The problem.
Please output the following records exactly. Leave every image out.

──────── Data for review

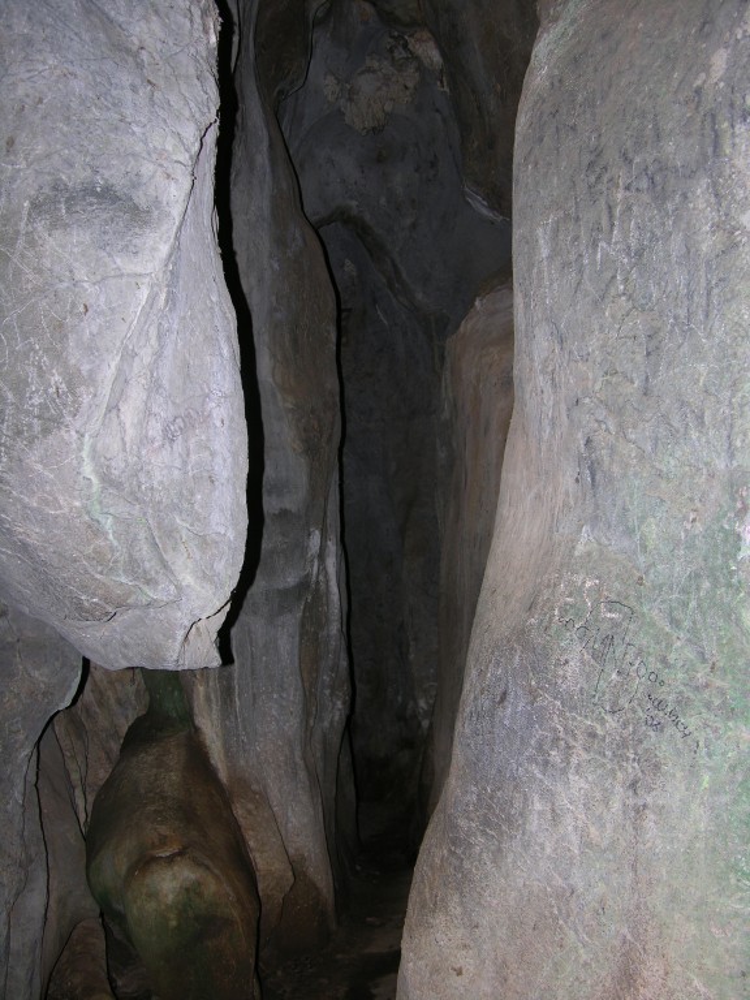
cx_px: 375
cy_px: 500
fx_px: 1011
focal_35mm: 35
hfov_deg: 40.7
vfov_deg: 52.6
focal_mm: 8.9
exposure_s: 1/60.1
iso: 50
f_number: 2.8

────────────────

Response below.
cx_px: 375
cy_px: 500
fx_px: 1011
focal_35mm: 35
hfov_deg: 40.7
vfov_deg: 52.6
focal_mm: 8.9
exposure_s: 1/60.1
iso: 50
f_number: 2.8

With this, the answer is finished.